This project attempts to estimate the location of images/videos based off of user-defined tags.
Based on this paper. This project creates a Markov random field in which each node represents an image/video and its estimated location. The existence of an edge between nodes indicates that the nodes share a common tag. On each iteration of the algorithm, the Markov random field updates each node's estimated location based on the estimated locations of that node's neighbors.
Preqrequisites for running this script are python3 and numpy.
Running python main.py should be enough to start the script. It will automatically download the required datasets and automatically generate the needed files.
-m [number] will specify the maximum number of iterations to run if convergence is not found by that point (default is 99).
--small, --medium, or --large will utilize different sized datasets (default is "small").
-r will force the script to re-generate any automatically generated files.
- Delete all low locality tags (see more under the "Locality" heading below)
- Find the average location in the training data for each tag
- Also calculate the variance of locations for each tag
- Create an undirected graph
- Each vertex represents an image and contains the data for the image's location and variance (where lower variance represents higher confidence in the location)

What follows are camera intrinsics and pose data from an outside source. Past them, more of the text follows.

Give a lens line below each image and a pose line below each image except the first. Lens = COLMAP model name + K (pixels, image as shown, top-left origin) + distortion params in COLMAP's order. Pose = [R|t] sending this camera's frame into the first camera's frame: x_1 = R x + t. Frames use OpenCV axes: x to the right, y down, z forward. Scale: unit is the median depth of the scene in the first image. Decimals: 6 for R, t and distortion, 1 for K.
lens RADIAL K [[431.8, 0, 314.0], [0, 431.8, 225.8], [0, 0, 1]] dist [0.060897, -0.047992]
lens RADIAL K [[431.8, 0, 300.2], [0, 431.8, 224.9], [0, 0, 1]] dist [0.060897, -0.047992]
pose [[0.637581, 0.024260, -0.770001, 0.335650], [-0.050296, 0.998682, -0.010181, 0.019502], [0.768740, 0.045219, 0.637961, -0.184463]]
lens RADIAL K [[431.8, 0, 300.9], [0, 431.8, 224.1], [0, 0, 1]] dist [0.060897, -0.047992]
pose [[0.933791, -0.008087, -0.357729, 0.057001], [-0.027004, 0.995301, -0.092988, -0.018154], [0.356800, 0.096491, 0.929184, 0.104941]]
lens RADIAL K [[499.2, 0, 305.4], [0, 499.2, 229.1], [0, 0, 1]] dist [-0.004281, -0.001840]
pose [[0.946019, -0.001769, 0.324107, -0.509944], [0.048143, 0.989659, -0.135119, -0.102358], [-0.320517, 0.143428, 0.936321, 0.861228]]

- An edge exists between a pair of vertices if the images have at least one common tag
- Initialize each vertex's location and variance
- For each image, initialize the vertex to be have the mean location and variance of the image's lowest variance tag
- Run the update algorithm on each test image vertex until convergence
- The update algorithm essentially takes a weighted average of all of a vertex's neighbors
- The average is of the neighbor's location and the neighbor's variance determines its weight
- The update algorithm essentially takes a weighted average of all of a vertex's neighbors
- Calculate the errors by finding the distance from each test image's estimated location to the ground truth location
The locality of a tag describes how useful it is for determining location. For instance, a tag with a low locality score might be a tag such as "unitedstates". A tag with a high locality score might be a tag such as "timessquare".
The metrics that the locality script tagWeighting.py uses to calculate locality scores is described in this paper http://ceur-ws.org/Vol-1436/Paper58.pdf.

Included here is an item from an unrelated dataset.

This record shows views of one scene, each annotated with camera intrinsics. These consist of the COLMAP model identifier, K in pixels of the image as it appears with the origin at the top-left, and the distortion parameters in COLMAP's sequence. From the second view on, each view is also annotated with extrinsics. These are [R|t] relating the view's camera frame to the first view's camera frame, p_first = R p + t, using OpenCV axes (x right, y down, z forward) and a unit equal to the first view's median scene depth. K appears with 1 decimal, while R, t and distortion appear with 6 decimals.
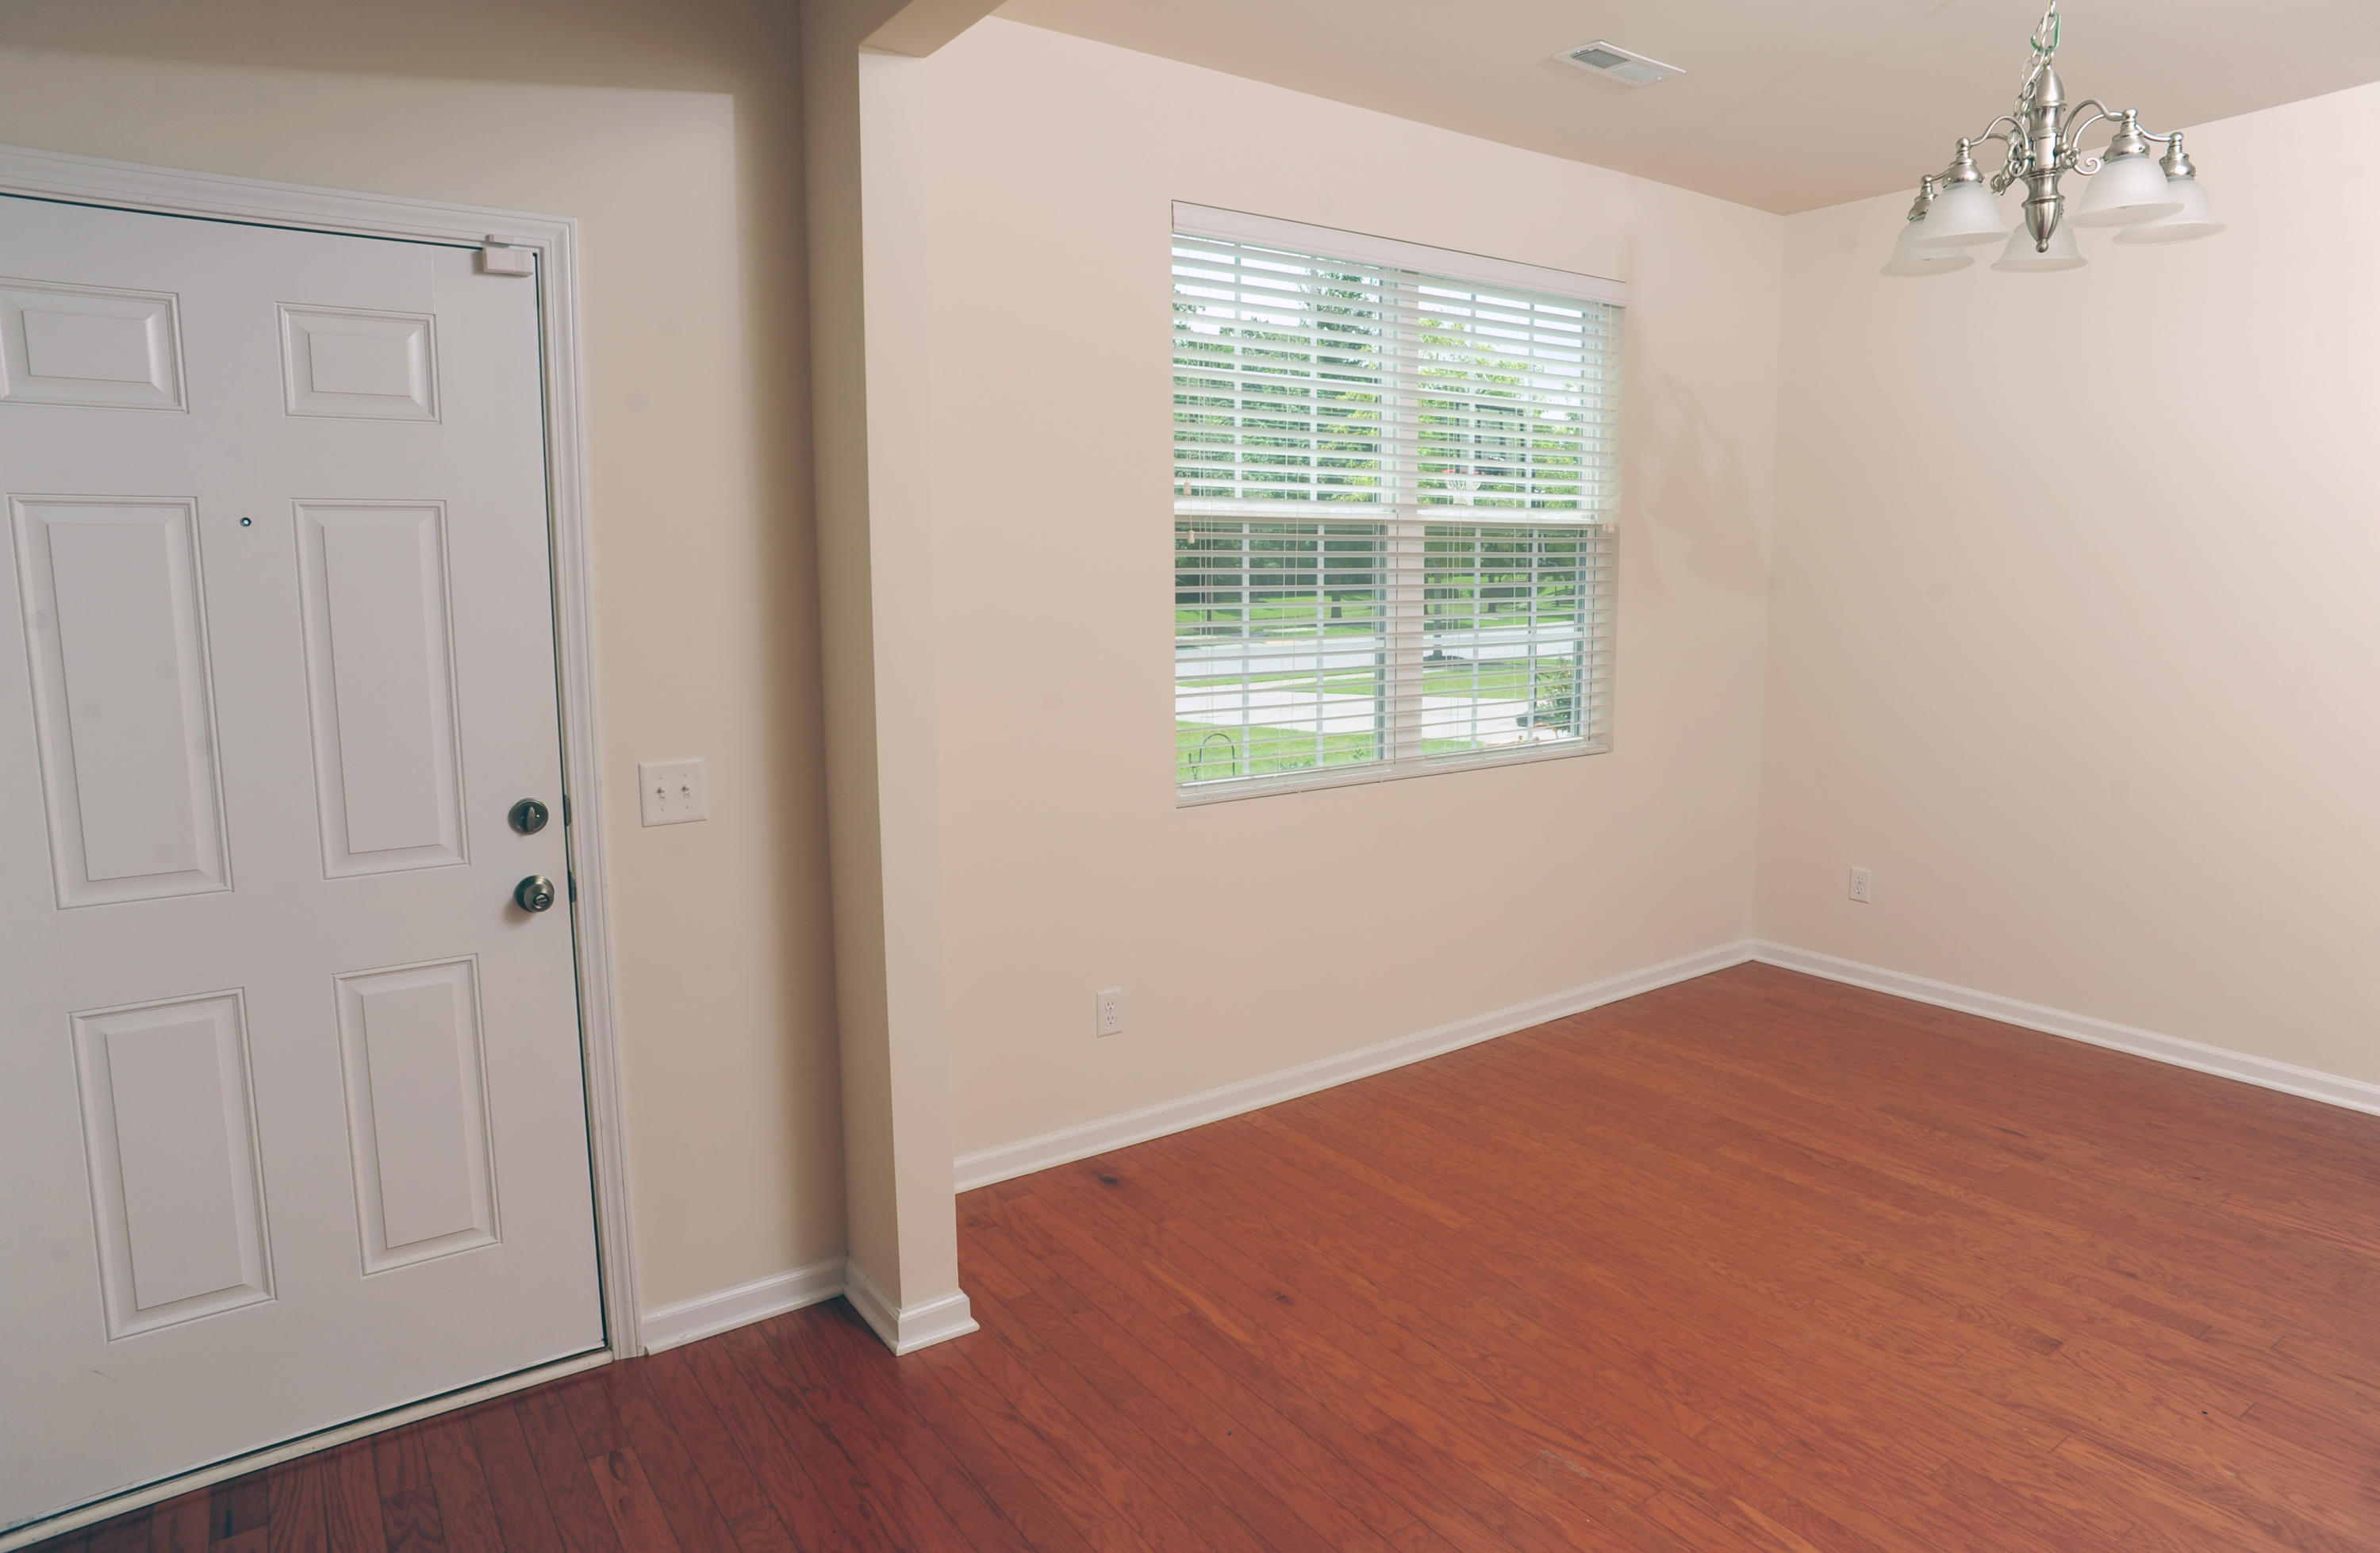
lens RADIAL K [[1355.9, 0, 1190.0], [0, 1355.9, 776.5], [0, 0, 1]] dist [-0.047311, 0.000521]
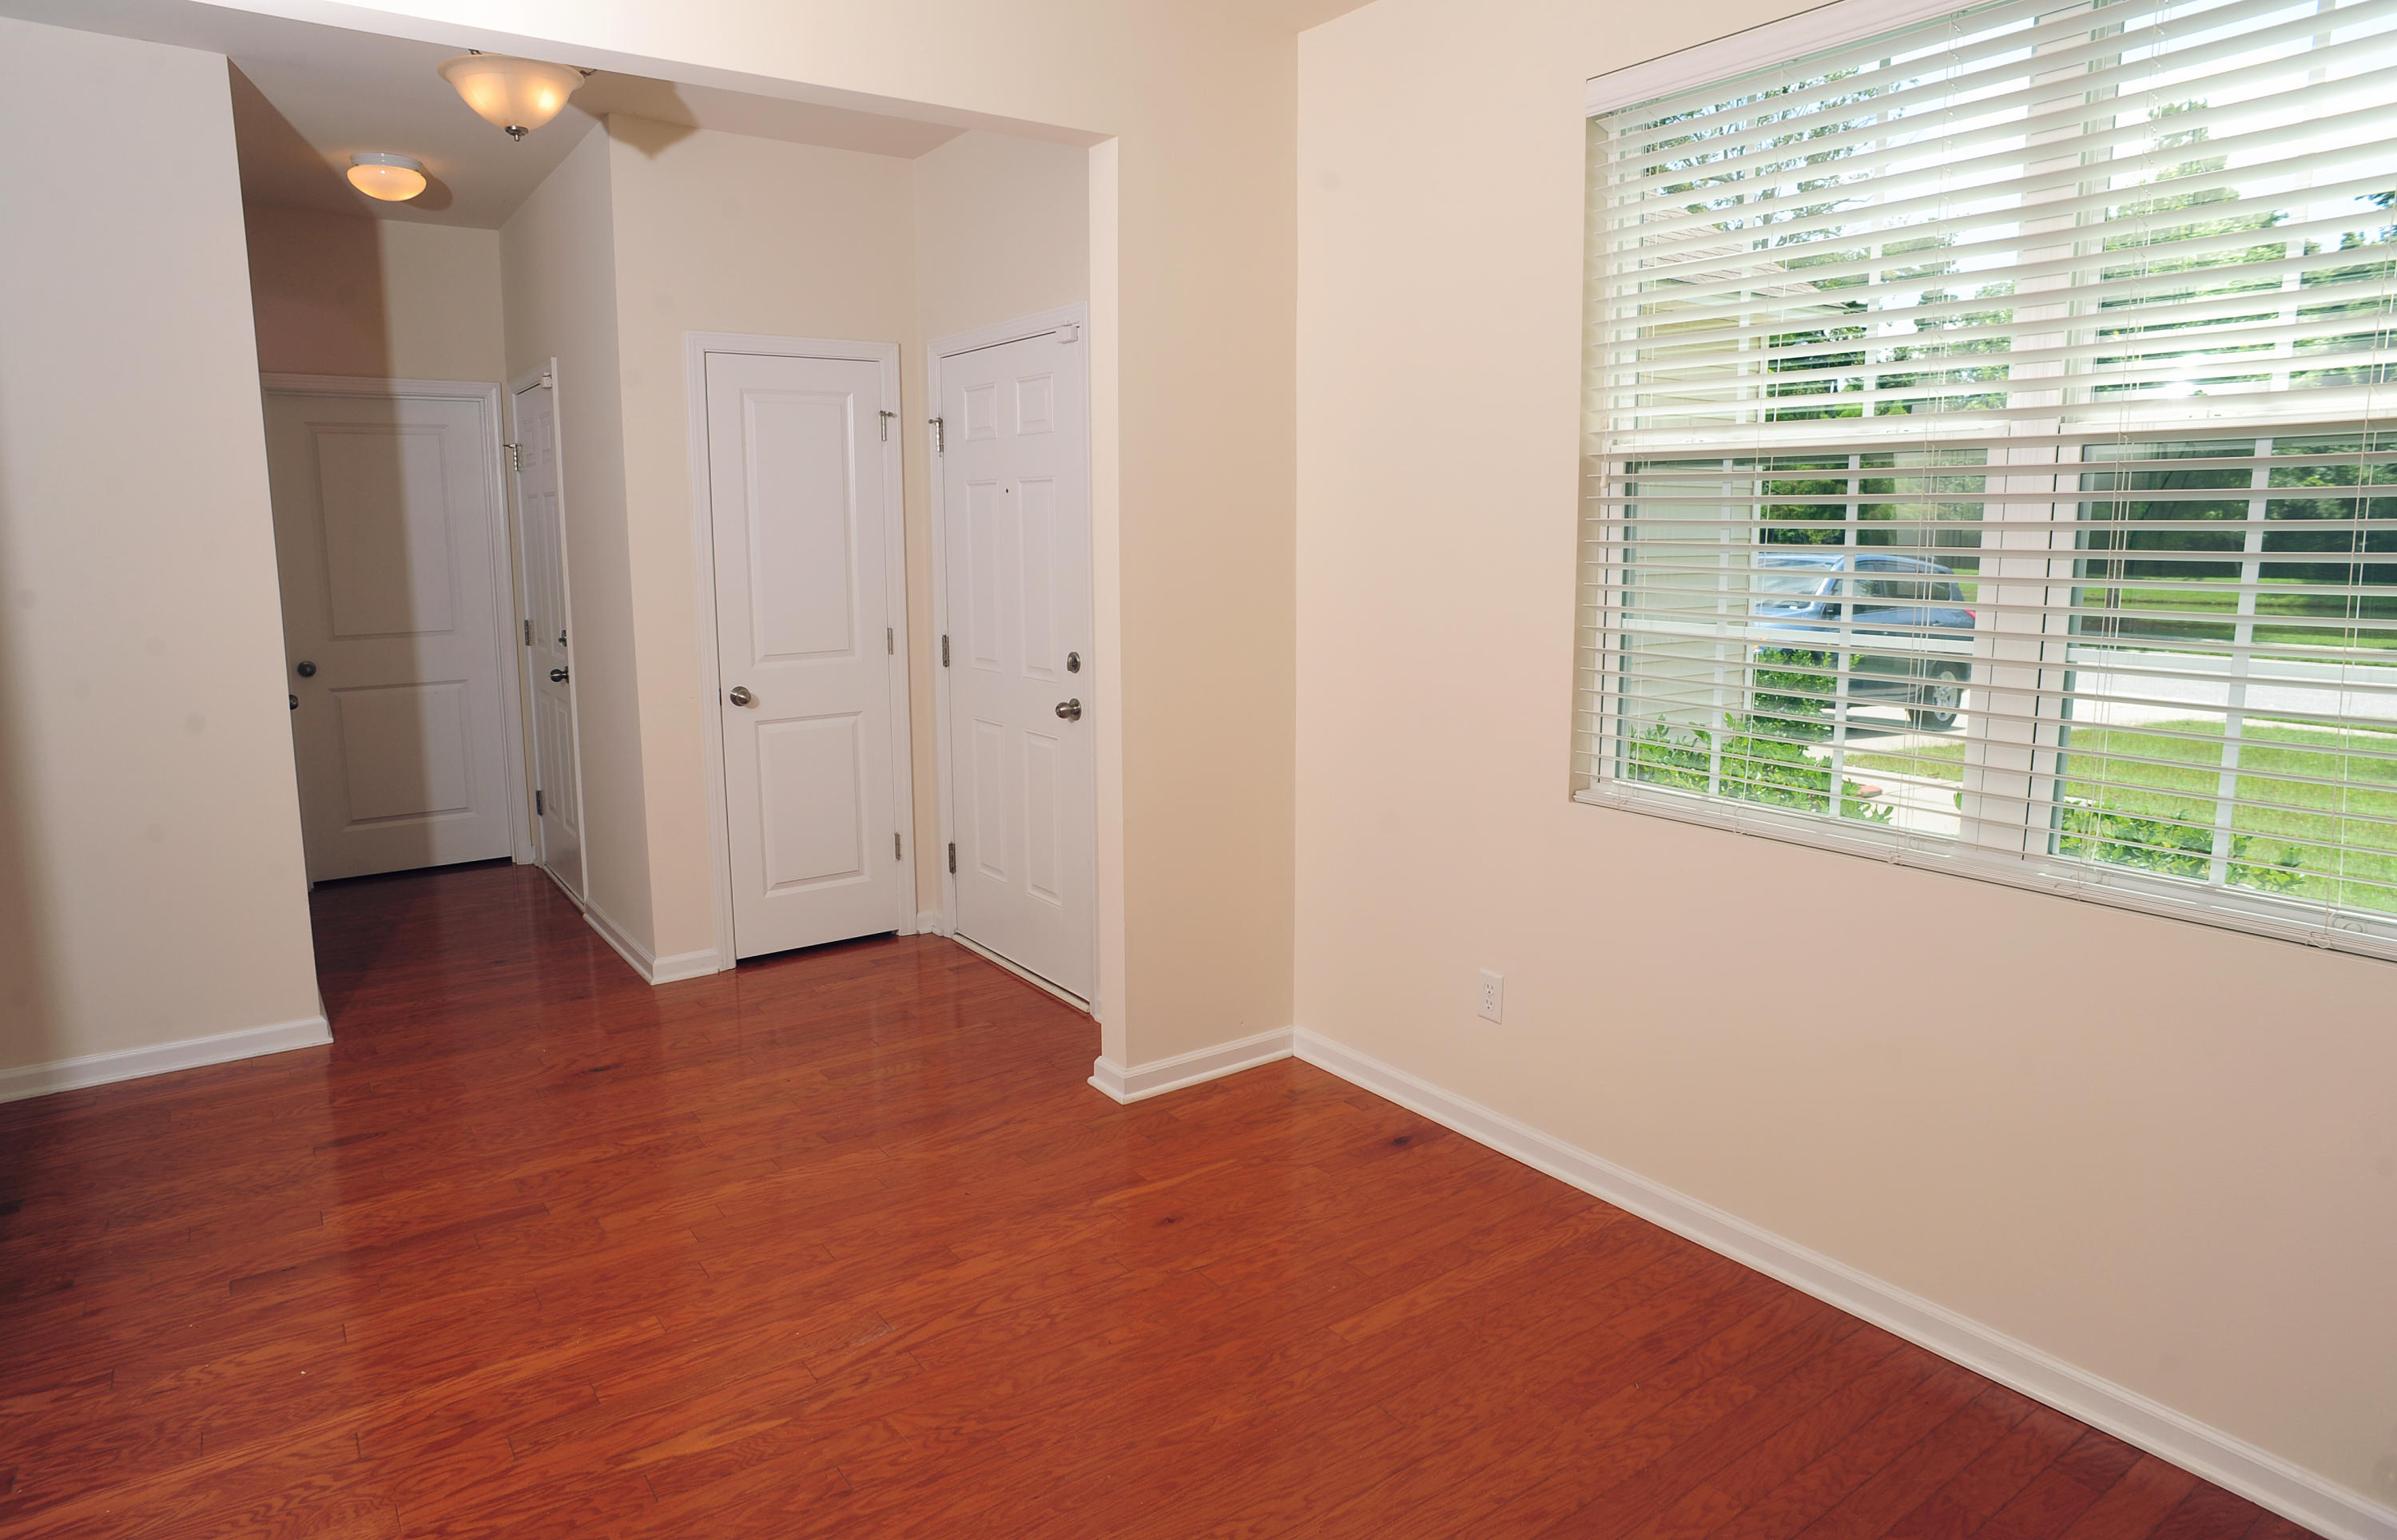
lens RADIAL K [[1434.1, 0, 1198.2], [0, 1434.1, 717.4], [0, 0, 1]] dist [-0.040013, 0.000270]
pose [[0.005416, 0.143773, -0.989596, 0.967999], [-0.139555, 0.980035, 0.141621, -0.136368], [0.990200, 0.137336, 0.025372, 0.819568]]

- When evaluating the entire dataset, the error does rise with each iteration of the update algorithm. However, when the test/training data points are limited to a region, such as California, and the tag locality scores are evaluated based on all non-test data points (training + other excluded data points worldwide), the error does fall on each iteration of the update algorithm.

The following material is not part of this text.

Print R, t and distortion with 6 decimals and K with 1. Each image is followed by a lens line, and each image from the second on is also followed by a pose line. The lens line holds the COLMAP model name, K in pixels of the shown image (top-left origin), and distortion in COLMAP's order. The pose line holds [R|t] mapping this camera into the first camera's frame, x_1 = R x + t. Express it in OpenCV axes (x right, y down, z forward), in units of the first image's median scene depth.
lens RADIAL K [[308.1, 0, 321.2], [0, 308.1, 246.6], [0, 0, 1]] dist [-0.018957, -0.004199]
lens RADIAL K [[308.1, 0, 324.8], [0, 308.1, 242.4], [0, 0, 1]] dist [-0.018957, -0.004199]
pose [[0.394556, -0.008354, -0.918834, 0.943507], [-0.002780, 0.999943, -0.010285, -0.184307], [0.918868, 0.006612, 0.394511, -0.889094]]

- The code simply deletes all tags that are considered to be of "low locality". This could potentially result in isolated nodes that did not have to be isolated. Utilizing these "low locality" tags could be useful for a node that would otherwise be isolated.
-
The graph is implemented using an adjacency matrix, which can get quite large and cause memory issues. Consider keeping track of each node's neighbors using a dict (e.g.
{node: [neighbor1, neighbor2, ...]}). -
The code stores lat, lon, and variance in a Location object. There may be minor memory improvements by not using this Location object and instead simply using a 3-element numpy array.
-
The code uses each image/video's url as a unique identifier. There could be memory and runtime improvements by simply using 0, 1, 2, ... as IDs instead. The code would no longer have to store the urls in memory, and many dicts could be turned into lists.
-
The vast majority of the runtime is spent in the update algorithm. There are likely optimizations to be made, such as smarter multiprocessing or batching calculations into linear operations.
-
The graph is re-generated on every run of the script. Intelligently saving the graph or other intermediate calculations could save a lot of time.